Bisma tertawa terbahak-bahak, “Kamu cemburu? Aku masih mencintaimu, aku cemburu melihat kedekatan kamu dengan Candra.”

“Kamu gila! Aku dengan Candra hanya atasan dan sekretaris! Bukan seperti kamu dan Jelita!”

“Pelankan suaramu, kamu mau Ibu mendengar perkataan kamu,” bisik Bisma.

Hayu diam, pikirannya menerawang, apa dia mencoba saran Bisma dulu, untuk sering datang ke rumah Bisma. Mencoba meluluhkan mami Bisma dan membuktikan bahwa dia bisa menjadi calon menantu yang baik.

“Hayu, Yu. Kenapa melamun?”

“Aku berpikir untuk mencoba ide yang baru saja kamu ucapkan.”

Bisma tampak bahagia mendengar perkataan kekasihnya itu, “Besok hari Minggu, aku akan menjemput kamu dan membawamu ke rumah, rencananya besok Mami akan membuat cookies, aku jemput kamu jam sembilan pagi, bagaimana? Deal?”

Hayu mengangguk, sejujurnya ada sedikit keraguan di hatinya, dia takut hatinya tidak sekuat semen tiga ban yang kokoh itu. Tapi tekadnya kuat, dia akan mencoba sebisa yang dia mampu. Pantang menyerah sebelum berperang.

“Aku pulang dulu, jangan lupa besok aku menjemput kamu. Tidur yang nyenyak, perjuangan akan kita mulai besok pagi,” ucap Bisma mengelus rambut Hayu yang terasa lembut dan harum.

Hayu termangu, namun sejurus kemudian dia sadar saat kalimat menyebalkan dari mulut Bisma itu keluar. “Jangan terlalu dekat dengan Candra di luar pekerjaan, aku nggak suka!”

Bisma melangkah pergi meninggalkan halaman rumah minimalis itu, masuk ke dalam mobilnya dan kembali ke jalanan.
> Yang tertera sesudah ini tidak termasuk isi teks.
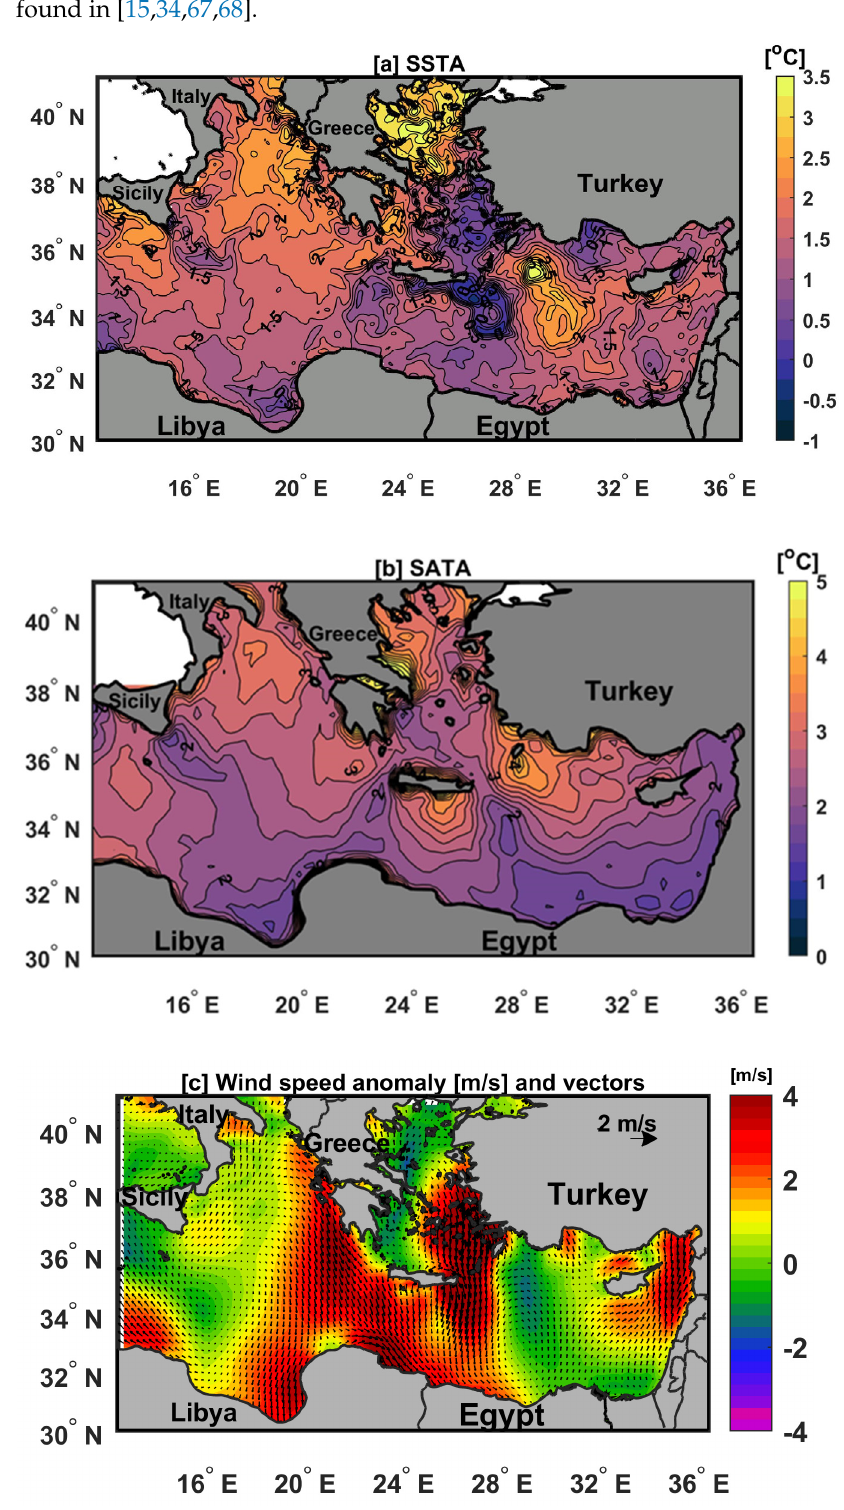
Figure 10. The spatial distribution of ( a ) SSTA (°C), ( b ) SATA (°C), and ( c ) wind speed anomaly (m/s) during the co-occurrence of MHW and AHW events from 29 July to 5 August 2021 over the EMED region.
Dia bahagia Hayu mau menuruti permintaannya. Ponselnya berdering, Maminya menelepon dia lagi. Memasang Wireless earbuds.

“Halo, Mi. Bisma lagi di jalan. Sebentar lagi sampai di rumah.”

Maminya berdecak kesal, “Kenapa kamu tidak mengantarkan Jelita pulang ke rumah! Sudah berani kamu melanggar perintah Mami, apa ini karena perempuan itu!”

Bisma mengumpat Jelita dalam hati, entah apa yang dikatakan Jelita pada maminya, hingga maminya menelepon dan mengatakan bahwa dia tidak mengantar jelita.

“Mi, Mami percaya dengan Bisma atau Jelita? Anak mami aku, lho. Bukan Jelita. Bukannya aku tak mau mengantarkan Jelita pulang, Mi, tapi Jelita memilih untuk pulang sendiri. Bisma nggak minta Mami percaya, tapi coba Mami pikirkan lagi seperti apa anak Mami ini!”

“Jangan meneriaki Mami, Bisma. Di mana sopan santun kamu pada orang tua. Mami nggak mau tahu, dalam waktu dua puluh menit, kamu harus sudah sampai di rumah!”

Teriakan maminya yang bagai petasan menggaung di telinganya. Dia bahkan sempat memegangi telinganya yang berdengung karena teriakannya yang membahana itu.

Dengan kecepatan penuh dia melesat. Sampai di rumah, maminya sudah menunggunya di pintu sembari berkacak pinggang. Seseorang yang bersembunyi di belakang maminya keluar, menatap tajam ke arahnya.